EnCana Corp.'s revamped Deep Panuke natural gas project received formal approval last week by Nova Scotia and Canadian regulators -- even though the company has not yet decided whether to proceed.
If EnCana's board of directors gives the project a thumbs up, the estimated C$700 million project would produce 300 MMcf/d by 2010. The field, is located about 250 kilometers offshore Halifax, is believed to hold about 632 Bcf of gas.
Nova Scotia Premier Rodney MacDonald said the government approval "is proof there is new momentum in our offshore. A momentum that will bring economic benefits to our region and jobs for our people."
EnCana had originally proposed a 400 MMcf/d deepwater project using three platforms, but with government approval, the proposal was withdrawn in early 2003 (see NGI, March 3, 2003). In mid-2006, EnCana resubmitted a scaled-down proposal that cut production estimates by 25% (see NGI, Sept. 11, 2006).

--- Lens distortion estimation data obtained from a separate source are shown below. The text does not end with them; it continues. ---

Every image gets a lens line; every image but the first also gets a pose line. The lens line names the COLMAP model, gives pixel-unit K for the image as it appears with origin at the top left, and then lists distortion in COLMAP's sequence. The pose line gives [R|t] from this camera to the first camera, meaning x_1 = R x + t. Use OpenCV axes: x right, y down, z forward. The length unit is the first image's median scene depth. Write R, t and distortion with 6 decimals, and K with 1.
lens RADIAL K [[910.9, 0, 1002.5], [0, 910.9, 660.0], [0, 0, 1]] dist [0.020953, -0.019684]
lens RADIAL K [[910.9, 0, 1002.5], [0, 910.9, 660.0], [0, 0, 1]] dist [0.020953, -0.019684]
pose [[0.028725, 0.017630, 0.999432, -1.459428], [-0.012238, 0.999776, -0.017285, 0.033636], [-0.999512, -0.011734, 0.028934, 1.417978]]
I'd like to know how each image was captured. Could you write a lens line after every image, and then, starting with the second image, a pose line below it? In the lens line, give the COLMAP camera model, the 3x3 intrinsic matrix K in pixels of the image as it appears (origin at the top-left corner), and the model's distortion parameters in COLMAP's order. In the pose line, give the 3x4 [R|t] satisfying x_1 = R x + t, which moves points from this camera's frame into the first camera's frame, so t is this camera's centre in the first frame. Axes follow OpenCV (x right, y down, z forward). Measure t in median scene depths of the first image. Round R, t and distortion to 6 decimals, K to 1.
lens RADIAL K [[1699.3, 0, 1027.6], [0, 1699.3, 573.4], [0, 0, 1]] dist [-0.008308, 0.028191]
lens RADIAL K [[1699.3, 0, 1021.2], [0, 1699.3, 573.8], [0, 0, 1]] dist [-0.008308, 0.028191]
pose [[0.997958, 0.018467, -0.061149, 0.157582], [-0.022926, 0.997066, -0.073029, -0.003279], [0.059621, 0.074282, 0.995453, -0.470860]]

As it is now proposed, EnCana would guarantee that out of 1.35 million person-hours work in Nova Scotia, at least 850,000 hours would be done by Nova Scotians. The work would include jobs related to project engineering, design, procurement, fabrication and manufacturing.
Canadian Energy Minister Bill Dooks said the project, if it moves forward, would help spur exploration interest in Nova Scotia's offshore.
"This project represents new activity in our offshore, more people working, more investments and, ultimately, more interest in our resource," said Dooks. "It also shows industry that our regulatory reforms work and that we can approve projects quickly."